Ölümlü varlık olarak insanların, kendi bahtsızlıklarına kendilerinin sebep olmamaları için elden geldiğince bilgeliğe yöneltme işini tanrılara bırakmıştır (Timaios, 42 d e). İnsanın eksikliği yaratılışında ortaya çıkmıştır. Her ne kadar tanrıları takip etme ve onlara inanma yeteneği verilmişse de, bu yetersiz kalmıştır. Ancak, eksikliği gidermek için onlara evrenin sırları gösterilmiştir. İnsanlar, yaptıkları hatalardan tanrıları sorumlu tutmamaları için evrenin sırları kendilerine açıklanmıştır. Bu aşamada sorumluluklarını yüklendiklerinden, insan olma özelliğine kavuşmuşlardır
Platon evrenin yaratılışında üç ana unsur kullanmıştır: Yapıcı (Tanrı), model ve malzeme (Guthrie 1978, V. 253). Her üç unsur da ideal özelliklere sahiptir. Başlıca neden, evrenin ideal olduğunu kanıtlamaktır. Bu kanıtlamanın en iyi yolu, evrenin oluşturulmasında belirleyici olan unsurların mükemmel olduğunun kabulüdür. Tanrı, model ve malzeme (evrenin ham maddesini oluşturan unsurlar) mükemmel olduklarından, mükemmel bir evren ortaya çıkmıştır. Evrenin mükemmelliği, iki nedenden ötürü canlıların yaratılışına tam olarak yansımamıştır. Birincisi, yaratma işlemini Tanrı yapmamış, bu işe yaratılmış tanrıları koşmuştur. İkincisi, tanrısal özü oluşturan unsurun yapılmasında değişmezliği ve mükemmelliği içeren saf cevherin eksikliğidir.
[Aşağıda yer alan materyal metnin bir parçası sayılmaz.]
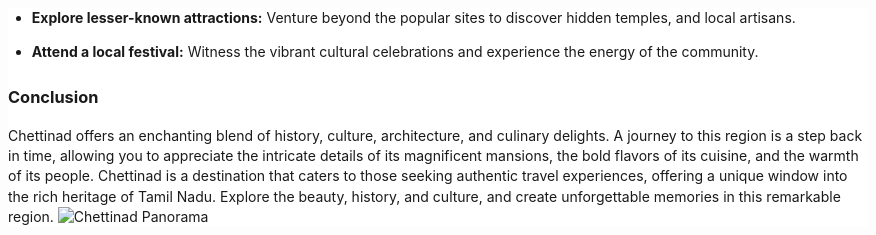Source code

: *   **Explore lesser-known attractions:** Venture beyond the popular sites to discover hidden temples, and local artisans.

*   **Attend a local festival:** Witness the vibrant cultural celebrations and experience the energy of the community.

### **Conclusion**

Chettinad offers an enchanting blend of history, culture, architecture, and culinary delights. A journey to this region is a step back in time, allowing you to appreciate the intricate details of its magnificent mansions, the bold flavors of its cuisine, and the warmth of its people. Chettinad is a destination that caters to those seeking authentic travel experiences, offering a unique window into the rich heritage of Tamil Nadu. Explore the beauty, history, and culture, and create unforgettable memories in this remarkable region. <img src="placeholder_chettinad_panorama.jpg" alt="Chettinad Panorama">


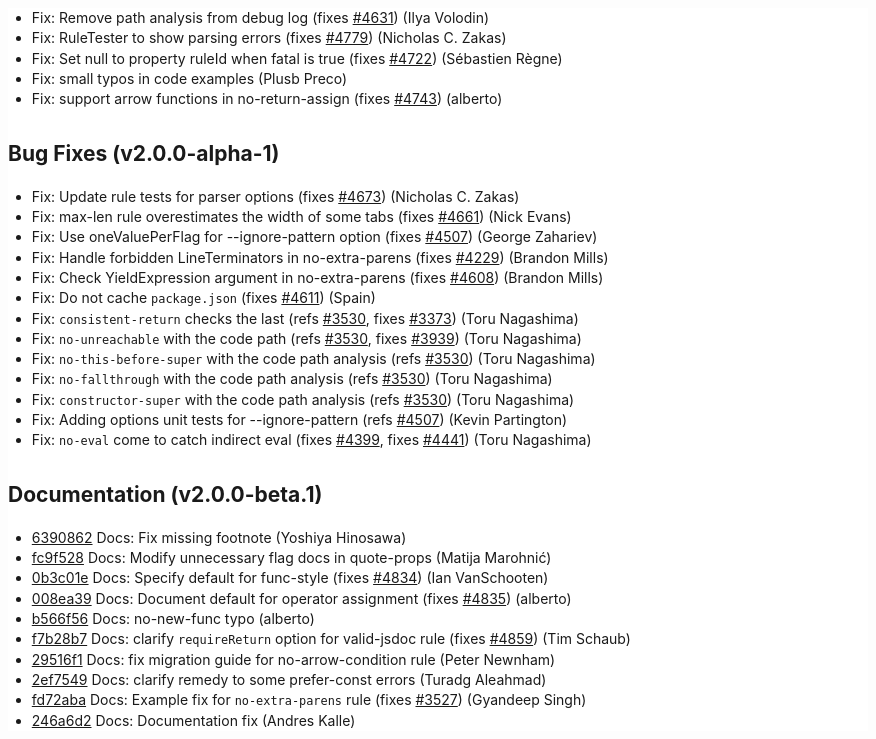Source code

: * Fix: Remove path analysis from debug log (fixes [#4631](https://github.com/eslint/eslint/issues/4631)) (Ilya Volodin)
* Fix: RuleTester to show parsing errors (fixes [#4779](https://github.com/eslint/eslint/issues/4779)) (Nicholas C. Zakas)
* Fix: Set null to property ruleId when fatal is true (fixes [#4722](https://github.com/eslint/eslint/issues/4722)) (Sébastien Règne)
* Fix: small typos in code examples (Plusb Preco)
* Fix: support arrow functions in no-return-assign (fixes [#4743](https://github.com/eslint/eslint/issues/4743)) (alberto)


## Bug Fixes (v2.0.0-alpha-1)


* Fix: Update rule tests for parser options (fixes [#4673](https://github.com/eslint/eslint/issues/4673)) (Nicholas C. Zakas)
* Fix: max-len rule overestimates the width of some tabs (fixes [#4661](https://github.com/eslint/eslint/issues/4661)) (Nick Evans)
* Fix: Use oneValuePerFlag for --ignore-pattern option (fixes [#4507](https://github.com/eslint/eslint/issues/4507)) (George Zahariev)
* Fix: Handle forbidden LineTerminators in no-extra-parens (fixes [#4229](https://github.com/eslint/eslint/issues/4229)) (Brandon Mills)
* Fix: Check YieldExpression argument in no-extra-parens (fixes [#4608](https://github.com/eslint/eslint/issues/4608)) (Brandon Mills)
* Fix: Do not cache `package.json` (fixes [#4611](https://github.com/eslint/eslint/issues/4611)) (Spain)
* Fix: `consistent-return` checks the last (refs [#3530](https://github.com/eslint/eslint/issues/3530), fixes [#3373](https://github.com/eslint/eslint/issues/3373)) (Toru Nagashima)
* Fix: `no-unreachable` with the code path (refs [#3530](https://github.com/eslint/eslint/issues/3530), fixes [#3939](https://github.com/eslint/eslint/issues/3939)) (Toru Nagashima)
* Fix: `no-this-before-super` with the code path analysis (refs [#3530](https://github.com/eslint/eslint/issues/3530)) (Toru Nagashima)
* Fix: `no-fallthrough` with the code path analysis (refs [#3530](https://github.com/eslint/eslint/issues/3530)) (Toru Nagashima)
* Fix: `constructor-super` with the code path analysis (refs [#3530](https://github.com/eslint/eslint/issues/3530)) (Toru Nagashima)
* Fix: Adding options unit tests for --ignore-pattern (refs [#4507](https://github.com/eslint/eslint/issues/4507)) (Kevin Partington)
* Fix: `no-eval` come to catch indirect eval (fixes [#4399](https://github.com/eslint/eslint/issues/4399), fixes [#4441](https://github.com/eslint/eslint/issues/4441)) (Toru Nagashima)



## Documentation (v2.0.0-beta.1)


* [6390862](https://github.com/eslint/eslint/commit/6390862) Docs: Fix missing footnote (Yoshiya Hinosawa)
* [fc9f528](https://github.com/eslint/eslint/commit/fc9f528) Docs: Modify unnecessary flag docs in quote-props (Matija Marohnić)
* [0b3c01e](https://github.com/eslint/eslint/commit/0b3c01e) Docs: Specify default for func-style (fixes [#4834](https://github.com/eslint/eslint/issues/4834)) (Ian VanSchooten)
* [008ea39](https://github.com/eslint/eslint/commit/008ea39) Docs: Document default for operator assignment (fixes [#4835](https://github.com/eslint/eslint/issues/4835)) (alberto)
* [b566f56](https://github.com/eslint/eslint/commit/b566f56) Docs: no-new-func typo (alberto)
* [f7b28b7](https://github.com/eslint/eslint/commit/f7b28b7) Docs: clarify `requireReturn` option for valid-jsdoc rule (fixes [#4859](https://github.com/eslint/eslint/issues/4859)) (Tim Schaub)
* [29516f1](https://github.com/eslint/eslint/commit/29516f1) Docs: fix migration guide for no-arrow-condition rule (Peter Newnham)
* [2ef7549](https://github.com/eslint/eslint/commit/2ef7549) Docs: clarify remedy to some prefer-const errors (Turadg Aleahmad)
* [fd72aba](https://github.com/eslint/eslint/commit/fd72aba) Docs: Example fix for `no-extra-parens` rule (fixes [#3527](https://github.com/eslint/eslint/issues/3527)) (Gyandeep Singh)
* [246a6d2](https://github.com/eslint/eslint/commit/246a6d2) Docs: Documentation fix (Andres Kalle)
Bu anlayışa Devlet’deki “Yaratılmış her şey bozulmaya mahkumdur” ilkesi de eklenirse, bozulmanın, daha evrenin oluşma aşamasında programlanmış olduğu ortaya çıkar. Platon’un böyle düşünmesinde yadırganacak bir şey yoktur. İnsan mükemmel olarak yaratılmış olsaydı, bozulmayı açıklamak çok güç olacaktı. Kargaşa ve düzensizlik, mükemmel olarak yaratılmış insanlarca yapılmış olamazdı. Platon, canlıların eksik yaratılmasından Tanrı’yı sorumlu tutmamıştır. Yaratılmış tanrılarca meydana getirilen insan, zaten bozulmayı başından beri içinde taşımıştır. Bunun yanında bozulmadan kurtulmanın veya bozulmaya karşı koymanın yolu da gösterilmiştir. Tanrı’nın verdiği inanma ve öğrenme yeteneği, bozulmaya karşı kullanılan tek dayanak olmuştur. Ancak bilgeliğe yönelme işinde tanrılar da görevlendirilmiştir.